Finding cycles in a graph (not necessarily Hamiltonian or visiting all the nodes)

Question

I have graph like one in Figure 1 (the first image) and want to connect the red nodes to have cycle, but cycles do not have to be Hamiltonian like Figure 2 and Figure 3 (the last two images). The problem has much bigger search space than TSP since we can visit a node twice. Like the TSP, it is impossible to evaluate all the combinations in a large graph and I should try heuristic, but the problem is that, unlike the TSP, the length of cycles or tours is not fixed here. Because, visiting all the blue nodes is not mandatory and this cause having variable length including some of the blue nodes. How can I generate a possible "valid" combination every time for evaluation? I mean, a cycle can be {A, e, B, l, k, j, D, j, k, C, g, f, e} or {A, e, B, l, k, j, D, j, i, h , g, C, g, f, e}, but not {A, e, B, l, k, C, g, f, e} or {A, B, k, C, i, D}.

Update: The final goal is to evaluate which cycle is optimal/near optimal considering length and risk (see below). So I am not only going to minimize the length but minimizing the risk as well. This cause not being able to evaluate risk of cycle unless you know all its nodes sequence. Hope this clarifies why I can not evaluate new cycle at the middle of its generating process. We can:

generate and evaluate possible cycles one by one;
or generate all possible cycles and then do their evaluation.
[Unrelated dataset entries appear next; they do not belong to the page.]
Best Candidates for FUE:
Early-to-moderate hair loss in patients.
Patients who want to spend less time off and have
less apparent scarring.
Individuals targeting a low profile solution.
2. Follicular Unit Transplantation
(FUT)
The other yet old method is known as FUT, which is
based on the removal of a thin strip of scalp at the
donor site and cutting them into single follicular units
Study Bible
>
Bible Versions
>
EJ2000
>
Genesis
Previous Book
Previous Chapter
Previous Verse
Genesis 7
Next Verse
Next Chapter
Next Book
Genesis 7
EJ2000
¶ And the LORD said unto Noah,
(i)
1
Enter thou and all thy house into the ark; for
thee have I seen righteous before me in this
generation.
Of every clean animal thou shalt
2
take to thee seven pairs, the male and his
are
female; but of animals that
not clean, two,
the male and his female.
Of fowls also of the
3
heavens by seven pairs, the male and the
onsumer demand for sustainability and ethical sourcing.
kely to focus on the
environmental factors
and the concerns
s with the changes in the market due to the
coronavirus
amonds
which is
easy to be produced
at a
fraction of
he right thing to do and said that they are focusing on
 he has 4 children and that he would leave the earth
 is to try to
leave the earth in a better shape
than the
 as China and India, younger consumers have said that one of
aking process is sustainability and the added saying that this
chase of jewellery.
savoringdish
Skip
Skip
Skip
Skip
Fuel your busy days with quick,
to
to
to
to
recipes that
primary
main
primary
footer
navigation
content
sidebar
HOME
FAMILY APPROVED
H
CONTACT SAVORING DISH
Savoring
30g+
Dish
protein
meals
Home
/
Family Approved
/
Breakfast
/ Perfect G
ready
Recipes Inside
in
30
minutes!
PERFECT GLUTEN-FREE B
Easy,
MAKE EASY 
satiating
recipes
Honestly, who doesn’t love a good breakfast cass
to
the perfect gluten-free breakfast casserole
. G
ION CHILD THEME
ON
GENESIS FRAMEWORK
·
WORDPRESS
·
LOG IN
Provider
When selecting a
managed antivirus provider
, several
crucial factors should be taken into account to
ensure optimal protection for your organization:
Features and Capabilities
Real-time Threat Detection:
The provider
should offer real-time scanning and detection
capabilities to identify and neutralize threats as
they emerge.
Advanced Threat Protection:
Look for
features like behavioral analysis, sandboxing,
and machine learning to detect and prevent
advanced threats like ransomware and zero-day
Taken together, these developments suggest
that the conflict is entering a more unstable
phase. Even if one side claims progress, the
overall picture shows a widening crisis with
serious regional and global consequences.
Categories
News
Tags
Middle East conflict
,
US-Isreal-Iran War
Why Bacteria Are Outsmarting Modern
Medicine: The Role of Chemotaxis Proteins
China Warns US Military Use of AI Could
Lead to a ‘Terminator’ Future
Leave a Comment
Definition of the risk: Assume cycle is a ring which connects primary node (one of the red nodes) to all other red nodes. In case of failure in any part (edge) of the ring, no red nodes should be disconnected form the primary node (this is desired). However there are some edges we have to pass twice (due to not having Hamiltonian cycle which connects all the red nodes) and in case of failure in those edges, some of red nodes may be totally disconnected. So risk of cycle is summation of the length of risky edges (we have twice in our ring/tour) multiplied by number of red nodes we lose in case of cutting each risky edge.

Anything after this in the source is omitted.